Say the kids are sick and you haven't had a proper night’s sleep in over a week. Or maybe you're going through your own health issues or work challenges while the demands of life keep piling up around you. 

Whatever the circumstance, when you find yourself in the trenches together, it's often aspects of your friendship that pull you through. Fundamentals like trust, loyalty, empathy, dependability, and – in my opinion, one of the most important – being able to laugh about things together only continue to grow in significance as the years pass.

The same rings true in less tumultuous times too. Interesting conversations, thoughtful gestures, shared jokes that nobody but the two of you understands – these are all cultivated through a firm foundation of friendship. 

I’m only one decade into my marriage but I imagine friendship plays an even bigger part in sustaining relationships with time. 

7. A little appreciation goes a long way.

When you've been together a long time, it can be easy to take things for granted.
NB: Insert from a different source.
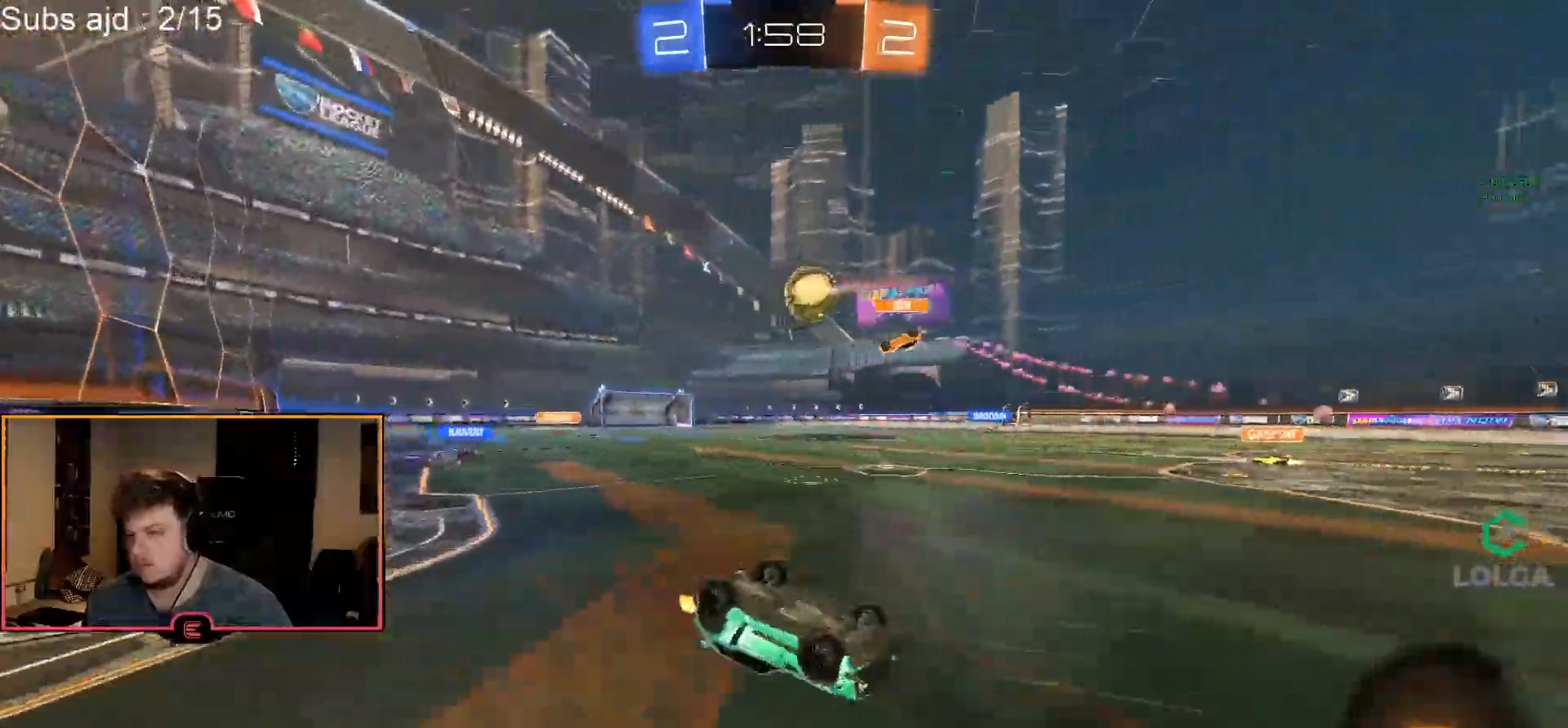
{"buttons": ["R1"], "left_stick": "center", "events": [[17, "TRIANGLE", "down"], [100, "TRIANGLE", "up"], [150, "TRIANGLE", "down"], [267, "TRIANGLE", "up"]]}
I know chores are boring to do let alone read about, but the fact is they come up in married life A LOT and it's easy to get into patterns of behaviour around them.

For example, you might become so accustomed to someone else taking out the garbage or taking care of the laundry for you that eventually you might not even notice these things happening. This can of course lead to resentment, which nobody wants. I think it's safe to say though that everyone wants to feel valued and appreciated.

One way to do this is by attempting to regularly take note and thank your partner for the things they do for you, from making you a cup of tea to making you feel safe and loved.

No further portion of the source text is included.